MS. DIVALL: I would say probably it's more Pat Buchanan than it is the speaker. If you go back to four years ago, that's when our problems began. The speaker is a very enthusiastic and optimistic person. I think a lot of the policies, and specifically I go back to the Mediscare campaign and to the government shutdown, really did a lot to put that negative perception on the Republican Party, but the speaker is an optimistic person.
The problem that the speaker has right now is that some of the party perceptions, mostly due to the Mediscare campaign where they used that--lifted that quote and misapplied the speaker's quote in terms of what he said about Medicare, totally misused that, that's something that they've spent millions of dollars putting forward that's absolutely false.
MARGARET WARNER: But would you say that this convention is also intended, in part, to muffle or soften or smooth the edges that at least women voters received about Newt Gingrich and his MO?
MS. DIVALL: Actually I think I would say and the speaker would say as well that this convention is not about the speaker.
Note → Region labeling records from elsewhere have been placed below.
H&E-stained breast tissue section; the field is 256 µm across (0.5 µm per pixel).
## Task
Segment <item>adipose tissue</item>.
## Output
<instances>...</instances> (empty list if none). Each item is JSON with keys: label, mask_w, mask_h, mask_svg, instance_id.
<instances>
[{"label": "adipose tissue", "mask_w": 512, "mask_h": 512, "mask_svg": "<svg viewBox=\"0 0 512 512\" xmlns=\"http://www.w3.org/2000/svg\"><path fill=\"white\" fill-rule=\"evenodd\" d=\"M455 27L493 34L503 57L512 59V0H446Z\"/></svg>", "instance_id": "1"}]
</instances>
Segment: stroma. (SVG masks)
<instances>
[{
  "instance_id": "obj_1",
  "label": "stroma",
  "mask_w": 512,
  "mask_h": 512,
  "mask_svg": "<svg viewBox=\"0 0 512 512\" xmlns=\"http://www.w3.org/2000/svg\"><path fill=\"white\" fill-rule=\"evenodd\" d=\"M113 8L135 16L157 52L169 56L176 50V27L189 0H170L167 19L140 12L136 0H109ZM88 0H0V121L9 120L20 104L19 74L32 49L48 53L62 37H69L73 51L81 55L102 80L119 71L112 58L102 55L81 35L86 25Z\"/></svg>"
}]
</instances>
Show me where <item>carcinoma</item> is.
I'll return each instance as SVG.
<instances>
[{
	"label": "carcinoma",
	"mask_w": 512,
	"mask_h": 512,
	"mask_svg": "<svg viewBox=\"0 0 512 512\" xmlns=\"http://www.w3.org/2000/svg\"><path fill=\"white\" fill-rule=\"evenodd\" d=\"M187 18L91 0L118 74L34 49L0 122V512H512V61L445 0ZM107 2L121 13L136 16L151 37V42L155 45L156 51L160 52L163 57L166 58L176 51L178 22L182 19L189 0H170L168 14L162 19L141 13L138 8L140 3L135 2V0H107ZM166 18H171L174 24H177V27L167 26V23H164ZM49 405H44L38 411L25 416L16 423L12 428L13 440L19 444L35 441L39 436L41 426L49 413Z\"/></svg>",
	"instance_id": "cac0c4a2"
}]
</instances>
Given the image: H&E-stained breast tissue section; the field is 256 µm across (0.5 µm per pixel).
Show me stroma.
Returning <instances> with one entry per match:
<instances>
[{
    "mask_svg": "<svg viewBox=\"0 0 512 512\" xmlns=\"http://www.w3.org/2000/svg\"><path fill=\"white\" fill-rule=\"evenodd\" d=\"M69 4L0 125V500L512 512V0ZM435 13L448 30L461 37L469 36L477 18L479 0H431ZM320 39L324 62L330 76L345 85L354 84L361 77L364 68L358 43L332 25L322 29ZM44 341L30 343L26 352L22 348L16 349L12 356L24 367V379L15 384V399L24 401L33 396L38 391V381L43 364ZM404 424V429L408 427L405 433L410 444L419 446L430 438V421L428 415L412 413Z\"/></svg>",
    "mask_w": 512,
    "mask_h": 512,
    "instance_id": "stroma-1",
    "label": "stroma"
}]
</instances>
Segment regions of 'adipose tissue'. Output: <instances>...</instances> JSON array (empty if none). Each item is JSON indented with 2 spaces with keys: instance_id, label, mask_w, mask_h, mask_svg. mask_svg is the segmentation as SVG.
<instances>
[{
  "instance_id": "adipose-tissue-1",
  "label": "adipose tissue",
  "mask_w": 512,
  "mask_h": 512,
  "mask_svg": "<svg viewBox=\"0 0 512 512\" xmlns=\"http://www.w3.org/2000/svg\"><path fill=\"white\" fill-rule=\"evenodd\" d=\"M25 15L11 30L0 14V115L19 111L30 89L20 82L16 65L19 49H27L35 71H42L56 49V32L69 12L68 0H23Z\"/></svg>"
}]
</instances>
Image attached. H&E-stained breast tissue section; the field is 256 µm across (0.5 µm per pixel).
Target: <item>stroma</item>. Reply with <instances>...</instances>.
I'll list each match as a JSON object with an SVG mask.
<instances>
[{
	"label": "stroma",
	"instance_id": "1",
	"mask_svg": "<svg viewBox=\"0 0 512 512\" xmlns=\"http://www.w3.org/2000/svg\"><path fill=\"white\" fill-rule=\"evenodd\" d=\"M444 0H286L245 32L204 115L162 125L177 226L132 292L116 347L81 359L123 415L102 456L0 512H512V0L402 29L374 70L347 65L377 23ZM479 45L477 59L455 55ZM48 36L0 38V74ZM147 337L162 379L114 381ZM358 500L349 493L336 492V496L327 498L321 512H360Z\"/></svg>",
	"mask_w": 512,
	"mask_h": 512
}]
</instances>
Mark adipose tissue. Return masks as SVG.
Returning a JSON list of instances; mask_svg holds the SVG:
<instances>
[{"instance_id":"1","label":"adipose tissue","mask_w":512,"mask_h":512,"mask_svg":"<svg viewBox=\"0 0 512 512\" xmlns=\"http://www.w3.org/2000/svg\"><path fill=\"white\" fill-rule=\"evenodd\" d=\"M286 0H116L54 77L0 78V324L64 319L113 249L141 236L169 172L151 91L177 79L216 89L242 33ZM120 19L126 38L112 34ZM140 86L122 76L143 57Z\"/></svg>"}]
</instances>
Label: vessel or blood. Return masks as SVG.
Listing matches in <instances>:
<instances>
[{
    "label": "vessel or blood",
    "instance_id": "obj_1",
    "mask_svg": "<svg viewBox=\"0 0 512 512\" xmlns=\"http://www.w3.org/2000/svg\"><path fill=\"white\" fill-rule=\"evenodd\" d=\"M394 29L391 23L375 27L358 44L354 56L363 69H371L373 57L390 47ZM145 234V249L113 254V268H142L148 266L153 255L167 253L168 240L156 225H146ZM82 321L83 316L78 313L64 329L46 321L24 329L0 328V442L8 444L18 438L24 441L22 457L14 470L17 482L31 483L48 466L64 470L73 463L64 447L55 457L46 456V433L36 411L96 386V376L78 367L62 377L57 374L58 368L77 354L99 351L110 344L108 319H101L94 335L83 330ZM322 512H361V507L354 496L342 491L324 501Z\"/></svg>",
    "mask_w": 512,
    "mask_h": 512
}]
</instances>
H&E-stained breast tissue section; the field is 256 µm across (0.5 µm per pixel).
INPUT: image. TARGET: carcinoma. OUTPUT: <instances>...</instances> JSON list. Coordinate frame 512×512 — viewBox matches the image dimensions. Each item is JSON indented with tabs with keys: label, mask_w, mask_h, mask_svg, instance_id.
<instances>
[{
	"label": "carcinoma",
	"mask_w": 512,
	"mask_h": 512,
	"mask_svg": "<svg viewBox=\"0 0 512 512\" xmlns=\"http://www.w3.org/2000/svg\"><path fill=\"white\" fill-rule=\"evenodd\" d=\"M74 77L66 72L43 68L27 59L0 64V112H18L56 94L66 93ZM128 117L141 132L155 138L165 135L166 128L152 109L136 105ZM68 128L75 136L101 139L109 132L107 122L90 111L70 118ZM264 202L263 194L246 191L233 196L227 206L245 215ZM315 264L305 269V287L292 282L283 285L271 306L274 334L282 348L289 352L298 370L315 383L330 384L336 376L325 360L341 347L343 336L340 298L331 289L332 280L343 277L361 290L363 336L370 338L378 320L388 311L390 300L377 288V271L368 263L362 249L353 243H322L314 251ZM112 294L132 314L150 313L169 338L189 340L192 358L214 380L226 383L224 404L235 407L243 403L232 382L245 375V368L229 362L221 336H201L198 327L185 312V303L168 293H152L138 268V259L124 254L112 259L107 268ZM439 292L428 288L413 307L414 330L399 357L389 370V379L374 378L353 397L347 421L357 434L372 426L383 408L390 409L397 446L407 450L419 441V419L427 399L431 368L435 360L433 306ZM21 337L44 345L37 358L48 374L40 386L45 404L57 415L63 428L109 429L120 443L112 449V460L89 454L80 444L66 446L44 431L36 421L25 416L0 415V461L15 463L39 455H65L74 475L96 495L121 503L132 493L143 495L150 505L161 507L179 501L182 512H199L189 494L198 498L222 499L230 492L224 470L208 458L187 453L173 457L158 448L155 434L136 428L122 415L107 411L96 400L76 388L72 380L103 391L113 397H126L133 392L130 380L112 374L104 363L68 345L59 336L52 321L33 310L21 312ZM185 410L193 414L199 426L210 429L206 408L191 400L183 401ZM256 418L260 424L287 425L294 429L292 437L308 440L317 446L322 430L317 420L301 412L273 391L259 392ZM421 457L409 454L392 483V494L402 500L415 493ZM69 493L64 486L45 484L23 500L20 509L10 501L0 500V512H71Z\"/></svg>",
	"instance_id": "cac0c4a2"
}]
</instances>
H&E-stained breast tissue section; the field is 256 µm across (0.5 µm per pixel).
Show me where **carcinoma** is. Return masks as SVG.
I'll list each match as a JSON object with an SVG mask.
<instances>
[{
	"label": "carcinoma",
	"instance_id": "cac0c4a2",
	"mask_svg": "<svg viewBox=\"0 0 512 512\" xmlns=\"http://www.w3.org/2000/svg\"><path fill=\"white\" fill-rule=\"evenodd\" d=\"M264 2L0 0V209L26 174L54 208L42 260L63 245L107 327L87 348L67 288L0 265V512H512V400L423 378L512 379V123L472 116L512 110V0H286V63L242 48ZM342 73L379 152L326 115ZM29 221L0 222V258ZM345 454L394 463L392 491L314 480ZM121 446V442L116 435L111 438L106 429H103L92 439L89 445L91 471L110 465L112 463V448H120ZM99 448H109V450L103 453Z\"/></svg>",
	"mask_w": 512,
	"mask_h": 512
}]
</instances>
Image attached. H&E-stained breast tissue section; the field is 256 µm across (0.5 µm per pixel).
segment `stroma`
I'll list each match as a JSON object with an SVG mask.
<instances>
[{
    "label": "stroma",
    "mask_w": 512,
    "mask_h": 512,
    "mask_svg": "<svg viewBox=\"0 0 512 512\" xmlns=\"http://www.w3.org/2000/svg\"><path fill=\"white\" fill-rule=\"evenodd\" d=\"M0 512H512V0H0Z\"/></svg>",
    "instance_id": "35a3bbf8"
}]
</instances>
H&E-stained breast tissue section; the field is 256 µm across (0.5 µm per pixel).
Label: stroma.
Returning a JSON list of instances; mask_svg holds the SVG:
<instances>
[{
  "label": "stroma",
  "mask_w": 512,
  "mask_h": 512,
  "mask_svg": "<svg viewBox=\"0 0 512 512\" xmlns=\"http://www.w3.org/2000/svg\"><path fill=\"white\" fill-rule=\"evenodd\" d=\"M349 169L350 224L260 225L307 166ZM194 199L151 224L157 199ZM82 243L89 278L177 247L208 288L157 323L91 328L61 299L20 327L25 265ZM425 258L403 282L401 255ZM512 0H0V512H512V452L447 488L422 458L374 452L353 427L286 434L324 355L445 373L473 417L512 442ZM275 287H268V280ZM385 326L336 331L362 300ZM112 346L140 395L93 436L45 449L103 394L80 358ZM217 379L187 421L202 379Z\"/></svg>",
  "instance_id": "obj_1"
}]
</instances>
This convention is about showcasing the Republican Party and its principles, defining Bob Dole to make certain that at the end of this week people have a different perception of the Republican Party and understand how our policies connect to people. The Dole economic package means a lot, as you heard Susan Molinari speak about. Women are being faced with fundamental pressures in their life.
They have a very high tax burden, particularly working moms. The balance between work and our family, a lot of what Sen. Dole is addressing, is being targeted right to that audience and trying to improve women's lives and allow them more opportunity, more disposable income, and the ability to make certain that future generations have every opportunity the same way that they do.
MARGARET WARNER: And let me just ask you, Andy, in your numbers, to what degree does this gender gap also affect Republican or Democratic fortunes in the congressional elections?
MR. KOHUT: Well, I think the same gender gap that applies to Bob Dole and Bill Clinton applies to the congressional. The one thing that we haven't mentioned is abortion because there's not a gender gap on abortion and the irony that there's--
MARGARET WARNER: Really?
MR. KOHUT: --been so much of a debate about abortion in this, in this convention and its ability to appeal to Republican women. Republican women and Republican men have about the same views on abortion. They lean to a pro-life position, but they are divided, and non-Republican men and women also have the same views. There's not a--this is not an issue--this is not a gender issue, even though it's often pointed to as the quintessential one.
MARGARET WARNER: Well, that's all the time we have. Thank you both very much.